Я ставлю последнюю подпись и забираю наконец свою коробку. Все время, пока мы оформляли контракт, она лежала на столе, и я старалась на нее не смотреть. Теперь она у меня в руках.
– Вам помочь донести? – спрашивает менеджер.
– Нет, спасибо.
Она легкая. Она
– Она очень легкая, – полувопросительно говорю я.
– Так и должно быть, – предсказуемо комментирует менеджер.
Чувствую себя глупо. Будто спросила у сотрудника крематория, как это такое большое тело поместилось в такой маленький кувшинчик.

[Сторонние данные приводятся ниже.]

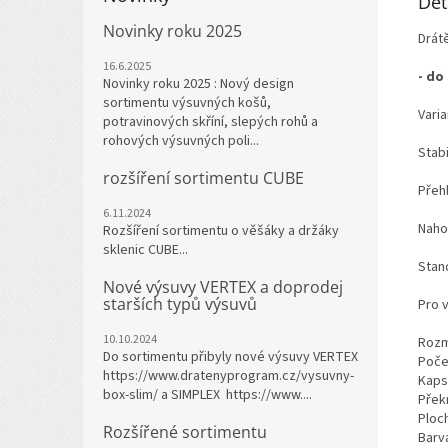
Det
Novinky roku 2025
Drát
16.6.2025
- do
Novinky roku 2025 : Nový design
sortimentu výsuvných košů,
Varia
potravinových skříní, slepých rohů a
rohových výsuvných poli...
Stab
rozšíření sortimentu CUBE
Přeh
6.11.2024
Naho
Rozšíření sortimentu o věšáky a držáky
sklenic CUBE...
Stan
Nové výsuvy VERTEX a doprodej
starších typů výsuvů
Pro 
10.10.2024
Rozm
Do sortimentu přibyly nové výsuvy VERTEX
Poče
https://www.dratenyprogram.cz/vysuvny-
Kaps
box-slim/ a SIMPLEX https://www....
Přek
Ploch
Rozšířené sortimentu
Barva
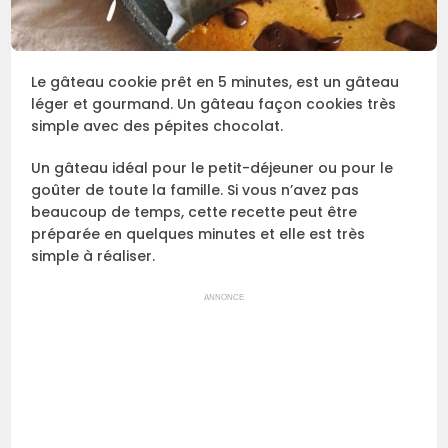
Le gâteau cookie prêt en 5 minutes, est un gâteau
léger et gourmand. Un gâteau façon cookies très
simple avec des pépites chocolat.
Un gâteau idéal pour le petit-déjeuner ou pour le
goûter de toute la famille. Si vous n’avez pas
beaucoup de temps, cette recette peut être
préparée en quelques minutes et elle est très
simple à réaliser.
ANNONCE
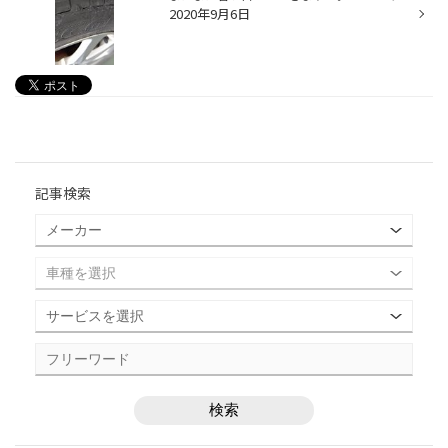
2020年9月6日
記事検索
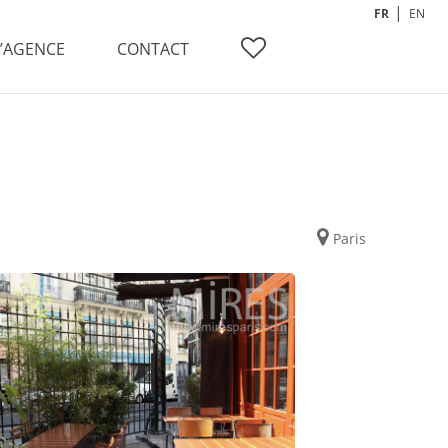
FR
EN
L’AGENCE
CONTACT
Paris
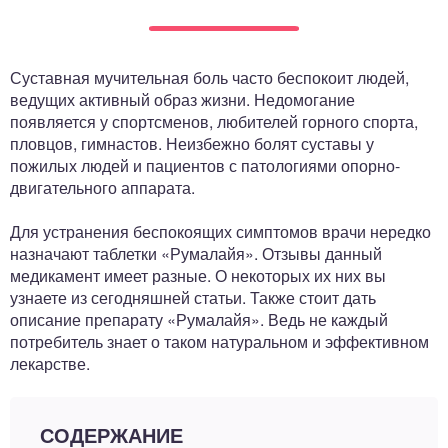
ный отдел
Суставная мучительная боль часто беспокоит людей,
ведущих активный образ жизни. Недомогание
появляется у спортсменов, любителей горного спорта,
пловцов, гимнастов. Неизбежно болят суставы у
пожилых людей и пациентов с патологиями опорно-
двигательного аппарата.
Для устранения беспокоящих симптомов врачи нередко
назначают таблетки «Румалайя». Отзывы данный
медикамент имеет разные. О некоторых их них вы
узнаете из сегодняшней статьи. Также стоит дать
описание препарату «Румалайя». Ведь не каждый
потребитель знает о таком натуральном и эффективном
лекарстве.
СОДЕРЖАНИЕ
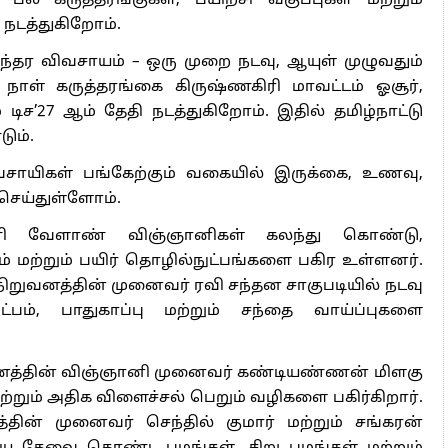
பல கருத்தரங்குகள், பயிற்சி வகுப்புகள் மற்றும்
டத்துகிறோம்.
ந்தர விவசாயம் – ஒரு முறை நடவு, ஆயுள் முழுவதும்
நாள் கருத்தரங்கை கிருஷ்ணகிரி மாவட்டம் ஓசூர்,
ிச’27 ஆம் தேதி நடத்துகிறோம். இதில் தமிழ்நாட்டு
ும்.
 விவசாயிகள் பங்கேற்கும் வகையில் இருக்கை, உணவு,
செய்துள்ளோம்.
்னணி வேளாண் விஞ்ஞானிகள் கலந்து கொண்டு,
ம் மற்றும் பயிர் தொழில்நுட்பங்களை பகிர உள்ளனர்.
நிறுவனத்தின் முனைவர் ரவி சந்தன சாகுபடியில் நடவு
ம், பாதுகாப்பு மற்றும் சந்தை வாய்ப்புகளை
ுவனத்தின் விஞ்ஞானி முனைவர் கண்டியண்ணன் மிளகு
மற்றும் அதிக விளைச்சல் பெறும் வழிகளை பகிர்கிறார்.
தின் முனைவர் செந்தில் குமார் மற்றும் சங்கரன்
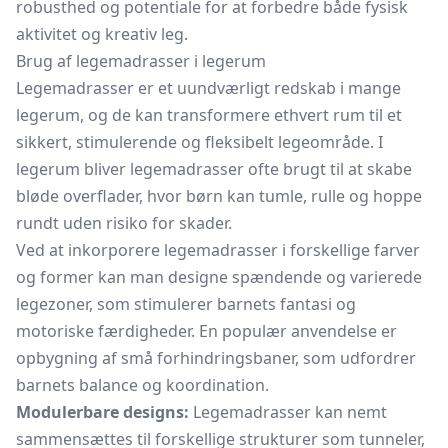
robusthed og potentiale for at forbedre både fysisk
aktivitet og kreativ leg.
Brug af legemadrasser i legerum
Legemadrasser er et uundværligt redskab i mange
legerum, og de kan transformere ethvert rum til et
sikkert, stimulerende og fleksibelt legeområde. I
legerum bliver legemadrasser ofte brugt til at skabe
bløde overflader, hvor børn kan tumle, rulle og hoppe
rundt uden risiko for skader.
Ved at inkorporere legemadrasser i forskellige farver
og former kan man designe spændende og varierede
legezoner, som stimulerer barnets fantasi og
motoriske færdigheder. En populær anvendelse er
opbygning af små forhindringsbaner, som udfordrer
barnets balance og koordination.
Modulerbare designs:
Legemadrasser kan nemt
sammensættes til forskellige strukturer som tunneler,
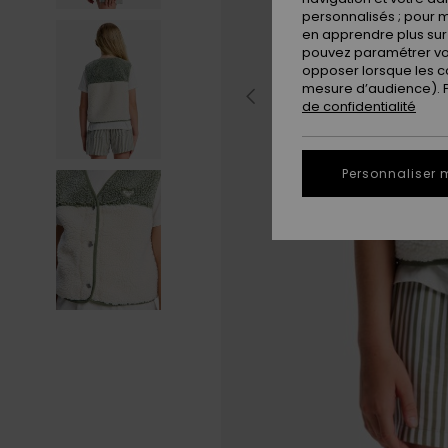
personnalisés ; pour m
en apprendre plus sur 
pouvez paramétrer vos
opposer lorsque les c
mesure d’audience). Po
de confidentialité
Personnaliser 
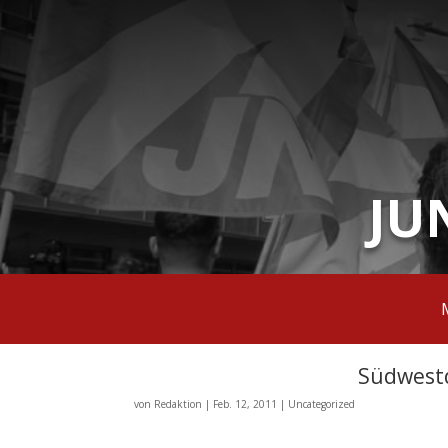
JU
Südwestd
von
Redaktion
|
Feb. 12, 2011
|
Uncategorized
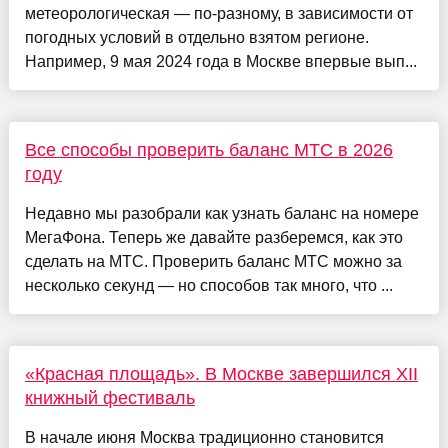
метеорологическая — по-разному, в зависимости от
погодных условий в отдельно взятом регионе.
Например, 9 мая 2024 года в Москве впервые вып...
Все способы проверить баланс МТС в 2026
году
Недавно мы разобрали как узнать баланс на номере
МегаФона. Теперь же давайте разберемся, как это
сделать на МТС. Проверить баланс МТС можно за
несколько секунд — но способов так много, что ...
«Красная площадь». В Москве завершился XII
книжный фестиваль
В начале июня Москва традиционно становится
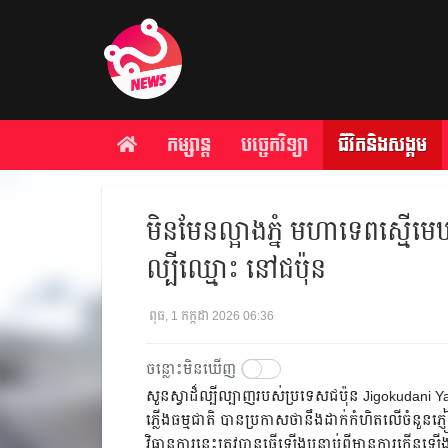
កម្សាន្ត
បច្ចេកវិទ្យា
ជីវិតនិងសង្គម
មិនមែនល្អាងភ្នំ មហាទេពស្មើមេឃ
ល្បីឈ្មោះ នៅជប៉ុន
ពុធ, 1 កក្កដា 2026 06:36
ចន្លោះមិនឃើញ
សួនស្វាដ៏ល្បីល្បាញរបស់ប្រទេសជប៉ុន Jigokudani Ya
ភ្លើងធម្មជាតិ បានប្រកាសថានឹងដាក់កំហិតលើចំនួនភ្ញៀ
វិធានការនេះត្រូវបានធ្វើឡើងបន្ទាប់ពីមានការកើន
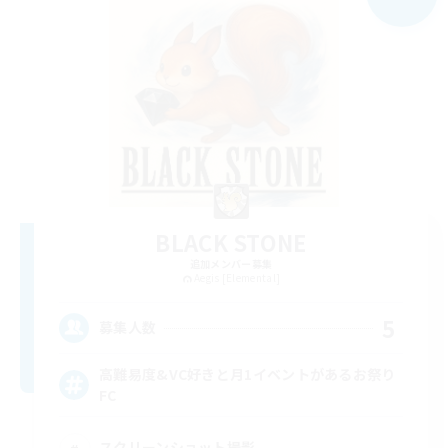
BLACK STONE
追加メンバー募集
Aegis [Elemental]
5
募集人数
高難易度&VC好きと月1イベントがあるお祭り
FC
スクリーンショット撮影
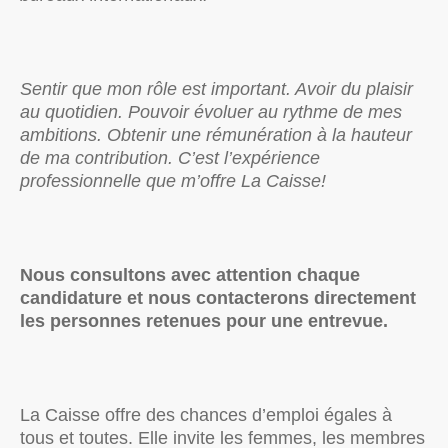
Sentir que mon rôle est important. Avoir du plaisir
au quotidien. Pouvoir évoluer au rythme de mes
ambitions. Obtenir une rémunération à la hauteur
de ma contribution. C’est l’expérience
professionnelle que m’offre La Caisse!
Nous consultons avec attention chaque
candidature et nous contacterons directement
les personnes retenues pour une entrevue.
La Caisse offre des chances d’emploi égales à
tous et toutes. Elle invite les femmes, les membres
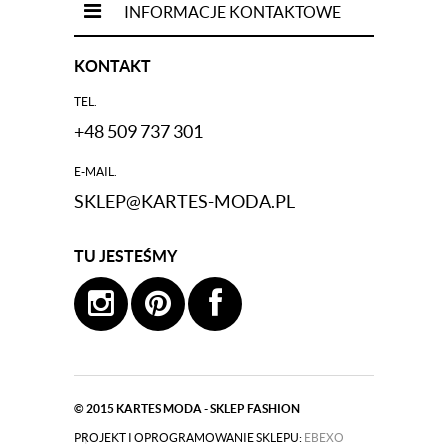
INFORMACJE KONTAKTOWE
KONTAKT
TEL.
+48 509 737 301
E-MAIL.
SKLEP@KARTES-MODA.PL
TU JESTEŚMY
© 2015
KARTES MODA - SKLEP FASHION
PROJEKT I OPROGRAMOWANIE SKLEPU:
|
EBEXO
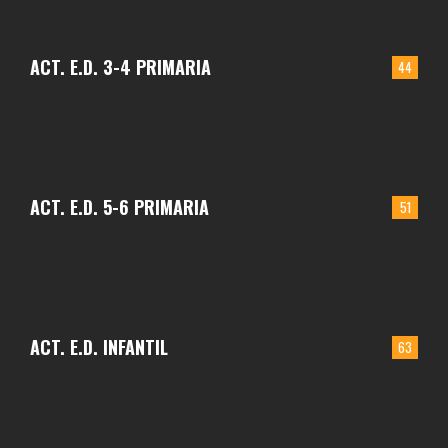
ACT. E.D. 3-4 PRIMARIA
44
ACT. E.D. 5-6 PRIMARIA
51
ACT. E.D. INFANTIL
63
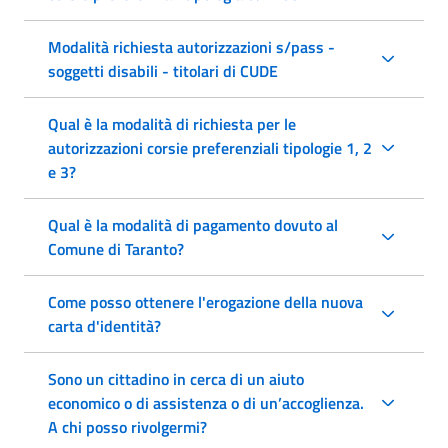
Modalità richiesta autorizzazioni s/pass -
soggetti disabili - titolari di CUDE
Qual è la modalità di richiesta per le
autorizzazioni corsie preferenziali tipologie 1, 2
e 3?
Qual è la modalità di pagamento dovuto al
Comune di Taranto?
Come posso ottenere l'erogazione della nuova
carta d'identità?
Sono un cittadino in cerca di un aiuto
economico o di assistenza o di un’accoglienza.
A chi posso rivolgermi?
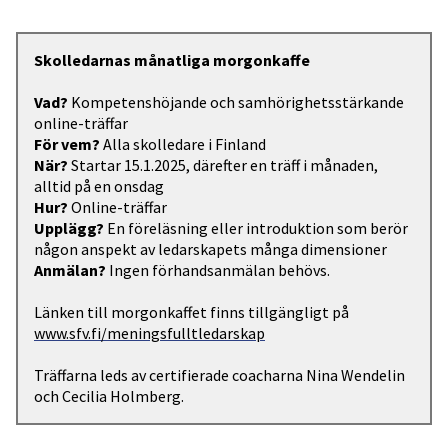
Skolledarnas månatliga morgonkaffe
Vad?
Kompetenshöjande och samhörighetsstärkande
online-träffar
För vem?
Alla skolledare i Finland
När?
Startar 15.1.2025, därefter en träff i månaden,
alltid på en onsdag
Hur?
Online-träffar
Upplägg?
En föreläsning eller introduktion som berör
någon anspekt av ledarskapets många dimensioner
Anmälan?
Ingen förhandsanmälan behövs.
Länken till morgonkaffet finns tillgängligt på
www.sfv.fi/meningsfulltledarskap
Träffarna leds av certifierade coacharna Nina Wendelin
och Cecilia Holmberg.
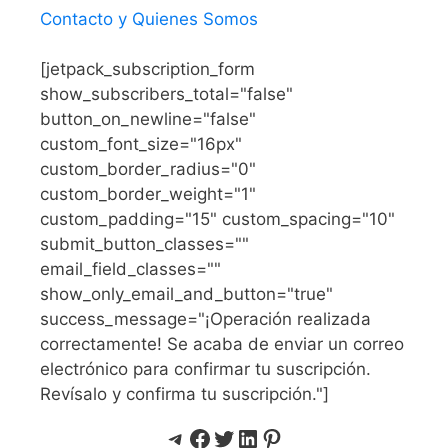
Contacto y Quienes Somos
[jetpack_subscription_form
show_subscribers_total="false"
button_on_newline="false"
custom_font_size="16px"
custom_border_radius="0"
custom_border_weight="1"
custom_padding="15" custom_spacing="10"
submit_button_classes=""
email_field_classes=""
show_only_email_and_button="true"
success_message="¡Operación realizada
correctamente! Se acaba de enviar un correo
electrónico para confirmar tu suscripción.
Revísalo y confirma tu suscripción."]
Telegram
Facebook
Twitter
LinkedIn
Pinterest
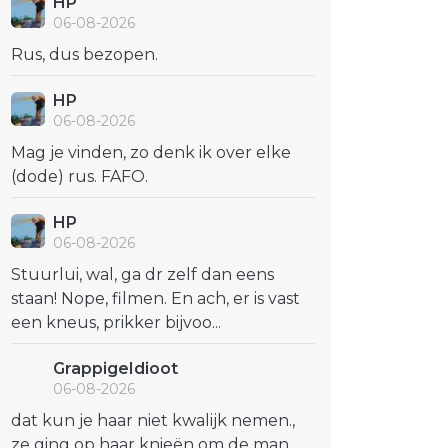
HP
06-08-2026
Rus, dus bezopen.
HP
06-08-2026
Mag je vinden, zo denk ik over elke
(dode) rus. FAFO.
HP
06-08-2026
Stuurlui, wal, ga dr zelf dan eens
staan! Nope, filmen. En ach, er is vast
een kneus, prikker bijvoo...
GrappigeIdioot
06-08-2026
dat kun je haar niet kwalijk nemen.,
ze ging op haar knieën om de man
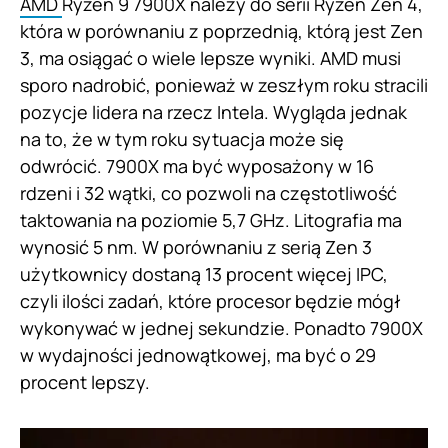
AMD
Ryzen 9 7900X należy do serii Ryzen Zen 4,
która w porównaniu z poprzednią, którą jest Zen
3, ma osiągać o wiele lepsze wyniki. AMD musi
sporo nadrobić, ponieważ w zeszłym roku stracili
pozycje lidera na rzecz Intela. Wygląda jednak
na to, że w tym roku sytuacja może się
odwrócić. 7900X ma być wyposażony w 16
rdzeni i 32 wątki, co pozwoli na częstotliwość
taktowania na poziomie 5,7 GHz. Litografia ma
wynosić 5 nm. W porównaniu z serią Zen 3
użytkownicy dostaną 13 procent więcej IPC,
czyli ilości zadań, które procesor będzie mógł
wykonywać w jednej sekundzie. Ponadto 7900X
w wydajności jednowątkowej, ma być o 29
procent lepszy.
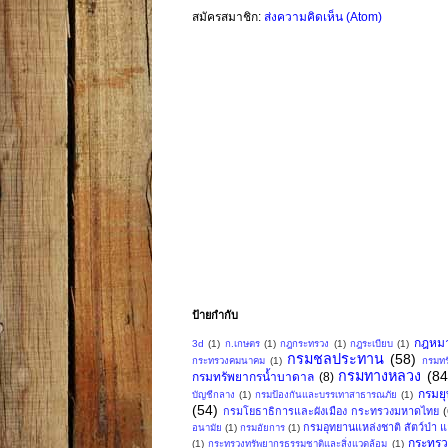
สมัครสมาชิก:
ส่งความคิดเห็น (Atom)
ป้ายกำกับ
กฎหม
3d
(1)
ก.เกษตร
(1)
กฎกระทรวง
(1)
กฎระเบียบ
(1)
กรมชลประทาน
(58)
กระทรวงคมนาคม
(1)
กรมทร
กรมทางหลวง
(84
กรมทรัพยากรน้ำบาดาล
(8)
กรมย
บัญชีกลาง
(1)
กรมป้องกันและบรรเทาสาธารณภัย
(1)
(54)
กรมโยธาธิการและผังเมือง กระทรวงมหาดไทย
กรมอุทยานแหล่งชาติ สัตว์ป่า แล
อนามัย
(1)
กรมอัยการ
(1)
กระทรว
(1)
กระทรวงทรัพยากรธรรมชาติและสิ่งแวดล้อม
(1)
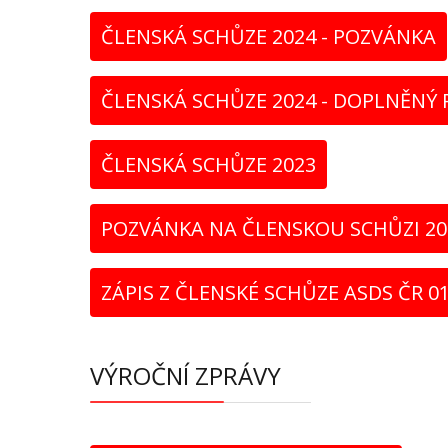
ČLENSKÁ SCHŮZE 2024 - POZVÁNKA
ČLENSKÁ SCHŮZE 2024 - DOPLNĚNÝ
ČLENSKÁ SCHŮZE 2023
POZVÁNKA NA ČLENSKOU SCHŮZI 20
ZÁPIS Z ČLENSKÉ SCHŮZE ASDS ČR 0
VÝROČNÍ ZPRÁVY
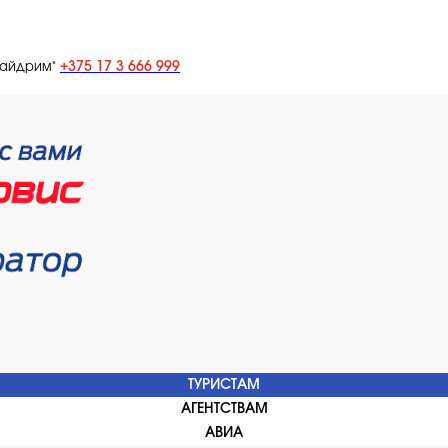
+375 17 3 666 999
лайдрим"
ТУРИСТАМ
АГЕНТСТВАМ
АВИА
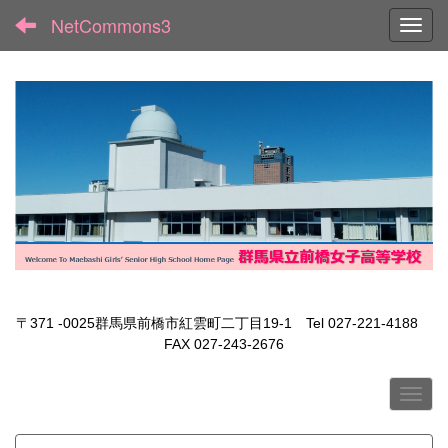
NetCommons3
Toggl
〒371 -0025群馬県前橋市紅雲町二丁目19-1 Tel 027-221-4188
FAX 027-243-2676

Собственно, это мало чем отличается от…
Я все еще сижу в кресле, с коробкой в руках.
– Позвольте предложить вам чашечку кофе? – Менеджер явно не знает, что со мной дальше делать.
– Нет, что вы! – Я вскакиваю.
Еще чего не хватало.
Я ухожу с фабрики и думаю, что, скорее всего, больше никогда в жизни не встречу менеджера. И это очень хорошо. Потому что он знает обо мне слишком много. Если бы на протяжении этого месяца я каждый день приходила не на фабрику, а в церковь, священник, исповедующий меня, наверное, узнал бы о моей жизни меньше.
Кроме того, священнику я бы не смотрела в лицо. В молодое, довольное, резиновое лицо.
Я возвращаюсь домой, ставлю коробку в коридоре, снимаю обувь, иду на кухню. Открываю дверцу холодильника, заглядываю внутрь – не потому, что проголодалась, а так, на автомате. Еды практически нет. С тех пор как… в последнее время я практически ничего не ем: нет аппетита. То есть ем, когда об этом вообще вспоминаю, но очень редко, помалу и какую-то ерунду. Не было такого, чтобы я, скажем, приготовила настоящий обед. Зачем он мне? Зачем он мне одной?
В холодильнике – молоко, сок, пожелтевший кусок сливочного масла в раскуроченной, жирно блестящей фольге, множество консервных банок, засохшие вареные макароны в кастрюле, кокос.
Стараюсь не думать о коробке в коридоре.
Вытаскиваю кокос. Очень долго ищу и наконец нахожу молоток. Кладу кокос на пол, размахиваюсь, бью. Орех откатывается на метр, целый и невредимый. Подхожу и бью снова – тот же результат. Минут десять я гоняюсь за ним по кухне, с молотком в руках. Это хорошие десять минут: я полностью сосредоточена на кокосе и больше не думаю ни о чем. Даже о коробке.